É evidente que não acompanhamos nada disto, que consideramos qualquer grupo social como um conjunto de indivíduos, que os indivíduos têm todos os mesmos direitos e os mesmos deveres, que um trans não é menos mas também não é mais do que qualquer outra pessoa, e que é nesta cultura que existimos e continuaremos a existir, pois é nela que se pode exercer correctamente, de maneira fina e com honestidade moral e intelectual, a tradição crítica que faz parte do nosso trabalho.
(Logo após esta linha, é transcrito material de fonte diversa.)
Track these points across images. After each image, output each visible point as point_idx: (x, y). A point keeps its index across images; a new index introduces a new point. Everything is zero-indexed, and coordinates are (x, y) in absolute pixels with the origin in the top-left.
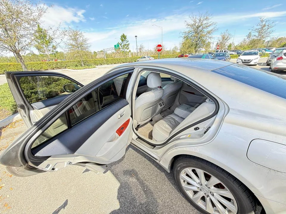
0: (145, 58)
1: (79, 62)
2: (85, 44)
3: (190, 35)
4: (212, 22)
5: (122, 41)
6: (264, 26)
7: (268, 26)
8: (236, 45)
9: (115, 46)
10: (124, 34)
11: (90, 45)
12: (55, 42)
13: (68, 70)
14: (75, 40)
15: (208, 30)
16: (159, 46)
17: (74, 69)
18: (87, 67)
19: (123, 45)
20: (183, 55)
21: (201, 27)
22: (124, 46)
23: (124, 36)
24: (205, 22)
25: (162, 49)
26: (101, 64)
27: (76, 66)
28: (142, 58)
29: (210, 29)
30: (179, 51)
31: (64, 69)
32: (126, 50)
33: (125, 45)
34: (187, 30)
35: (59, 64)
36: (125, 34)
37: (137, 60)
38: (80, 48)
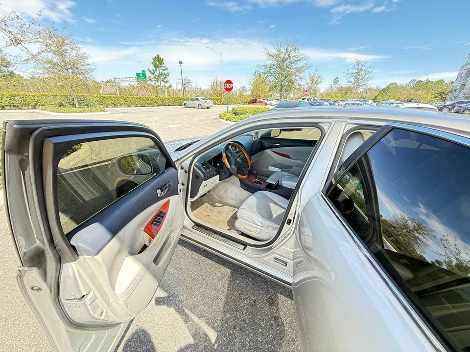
0: (198, 99)
1: (66, 97)
2: (82, 63)
3: (273, 70)
4: (303, 56)
5: (156, 66)
6: (361, 70)
7: (365, 70)
8: (321, 92)
9: (138, 75)
10: (158, 56)
11: (93, 67)
12: (26, 51)
13: (40, 111)
14: (61, 53)
15: (297, 66)
16: (229, 82)
17: (57, 112)
18: (86, 108)
19: (157, 73)
20: (256, 100)
21: (289, 60)
22: (159, 77)
23: (158, 59)
24: (293, 54)
25: (232, 87)
26: (115, 106)
27: (61, 105)
28: (191, 100)
29: (300, 65)
30: (249, 93)
31: (30, 111)
32: (163, 84)
33: (162, 74)
34: (268, 63)
35: (17, 98)
36: (161, 56)
37: (184, 102)
38: (70, 71)
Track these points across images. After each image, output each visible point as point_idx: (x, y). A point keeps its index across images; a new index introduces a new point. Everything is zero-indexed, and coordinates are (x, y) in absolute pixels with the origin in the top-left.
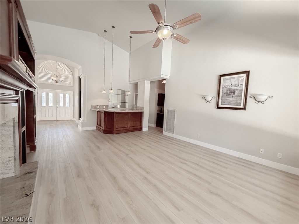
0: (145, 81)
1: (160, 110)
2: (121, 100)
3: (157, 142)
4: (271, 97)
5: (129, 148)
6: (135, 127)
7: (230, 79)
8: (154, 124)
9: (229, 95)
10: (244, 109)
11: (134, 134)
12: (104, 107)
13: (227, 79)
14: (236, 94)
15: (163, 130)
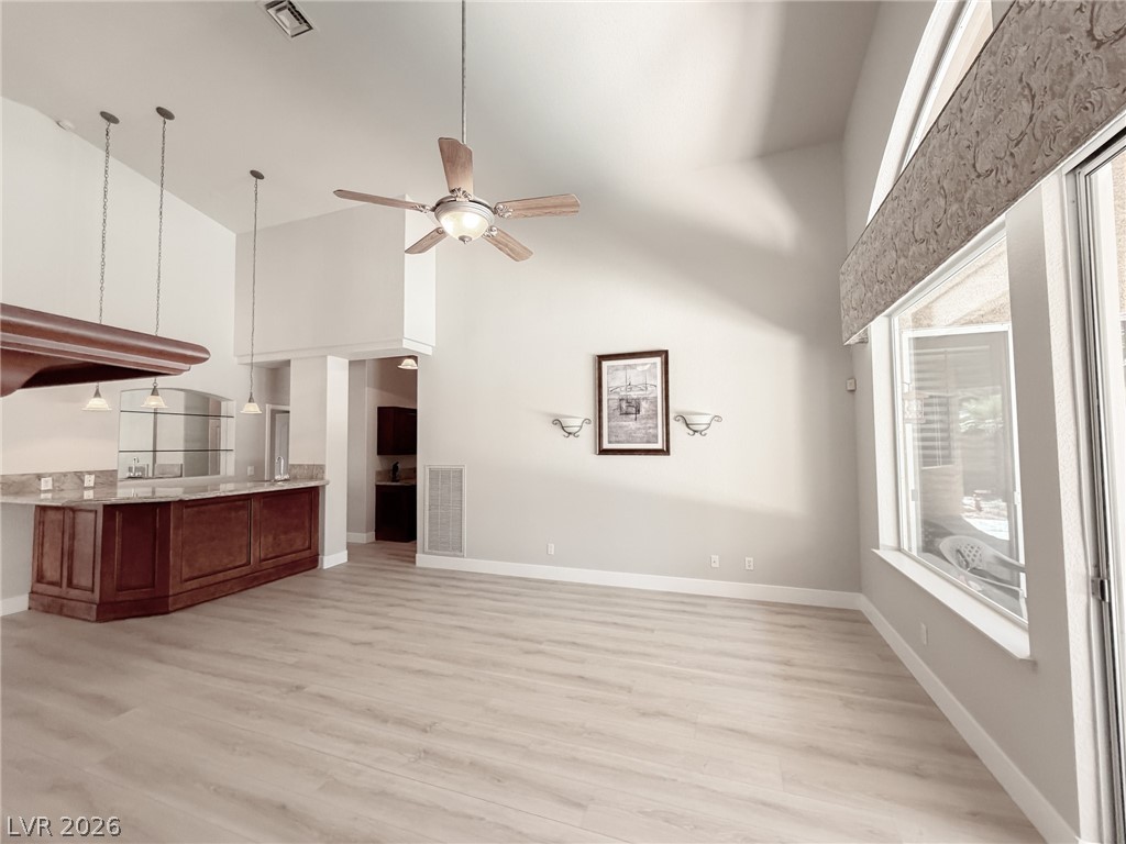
0: (329, 357)
1: (389, 471)
2: (186, 441)
3: (408, 600)
4: (717, 418)
5: (291, 659)
6: (282, 560)
7: (625, 367)
8: (367, 531)
9: (627, 414)
10: (666, 452)
11: (288, 592)
12: (89, 481)
13: (617, 369)
14: (643, 412)
15: (416, 552)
Nessa conclusão, afirmamos que (1) a exibição de uma imagem de pós-operatório para público em geral é convencionalmente considerado algo de indecoroso, sendo habitual no entanto ser feito entre amigos próximos; (2) o caso de ser uma cirurgia mamária ligado à questão “trans”, portanto imbuído de um carácter celebratório de “luta social”, em nada altera a vigência dessa convenção; e (3) tais partilhas de conteúdos privados/íntimos em público nas redes sociais merecem reparo, admoestação e razões para alarme, pois os efeitos nocivos dessa cultura estão mais que estudados e não são, grosso modo, negados por ninguém.